We will look at the titanic problem. In this problem we are given data on passengers on the titanic. 

Our goal: build a predictive model that can accurately predict who will survive the titanic tragedy.

First, let’s create DataFrames of our data. Our data is split into two parts, first is the training data, which we will use to build our model. The second is our test data, this is used to test our final results. 


In [None]:
train = pd.read_csv("data/titanic_train.csv")
test = pd.read_csv("data/titanic_test.csv")

Let's Take a quick peak into our data.

In [None]:
train.head()

In [None]:
# Meaning of Variables
from IPython.display import Image
Image("data/data_dictionary.png")

# Preprocessing

We will drop complicated features and convert string objects to numeric via one hot encoding

In [None]:
print(f"Shape of train data frame before preprocessing: {train.shape}")

train.drop(["Name","Ticket","Cabin"],axis=1,inplace=True) # Drop Name and Tickets
test.drop(["Name","Ticket","Cabin"],axis=1,inplace=True) # Drop Name and Tickets

# Impute missing values as the mean value of column in training data
train.fillna(train.mean(),inplace=True) 
test.fillna(train.mean(),inplace=True) 

train = pd.get_dummies(train,dummy_na=True) # One Hot Encode Features
test = pd.get_dummies(test,dummy_na=True) # One Hot Encode Features

print(f"Shape of train data frame after preprocessing: {train.shape}")

Next we will split our training data into train and validation

In [None]:
# Create target 
target = train["Survived"]

# Drop Target from train set
del train["Survived"]

# Make Splits
from sklearn.model_selection import train_test_split
X_train, X_valid, y_train, y_valid = train_test_split(train.drop(["PassengerId"],axis=1),target)

# Model Fitting

Now that we have split up our data, let's build a random forest and adaboost classifiers for this data.

We will fit the models using train, and validate using validation data. 

## Random Forest

In [None]:
# Fit Random Forest 
rf = RandomForestClassifier(n_estimators = 500) # Create Random Forest Object
rf.fit(X_train,y_train) # Fit Random Forest object
y_hat_rf = rf.predict(X_valid) # Predict on Valdiation Set
print(f"The accuracy of random forest is {rf.score(X_valid,y_valid)}!")

## Adaboost

In [None]:
# Fit AdaBoost
adb = AdaBoostClassifier(n_estimators=30) # Create Adaboost Object
adb.fit(X_train,y_train) # Fit Adaboost object
y_hat_adb = rf.predict(X_valid) # Predict on Valdiation Set
print(f"The accuracy of adaboost is {adb.score(X_valid,y_valid)}!")
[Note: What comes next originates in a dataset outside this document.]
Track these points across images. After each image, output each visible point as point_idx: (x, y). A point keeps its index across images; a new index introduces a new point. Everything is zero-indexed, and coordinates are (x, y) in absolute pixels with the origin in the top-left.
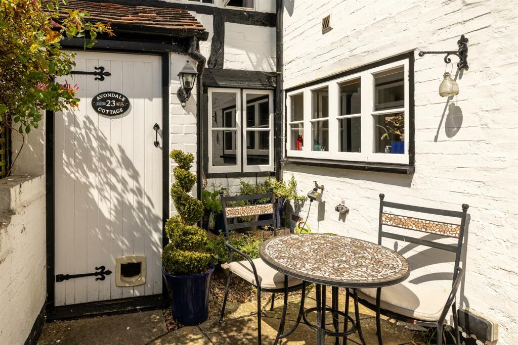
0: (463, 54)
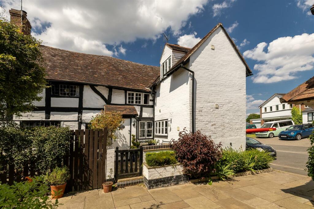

Wow, these models have done a pretty good job at predicting whether or not somebody survived! 

# Feature Importance

Feature Importance let's us look under the hood at our model.

We compare the what features each model though were important 

In [None]:
def plot_importance(obj,columns=X_train.columns):
    model_type = str(obj.__class__)[:-2].split(".")[-1] # Get Model Type Name
    pd.Series(obj.feature_importances_,index=columns).sort_values(ascending=True).plot(kind="barh",title=model_type+" Importance")



In [None]:
%matplotlib inline
plot_importance(rf)

In [None]:
plot_importance(adb)

# Kaggle Submission

If we choose to submit the Random Forest model:


In [None]:
pred = rf.predict(test.drop(["PassengerId"],axis=1)) 
sub = pd.DataFrame({"PassengerId":test["PassengerId"],"Survived":pred})

In [None]:
sub.to_csv("submissions/rf_sub.csv",index=False) # LB .0.74641

My submission performed 0.74641 on the leader board.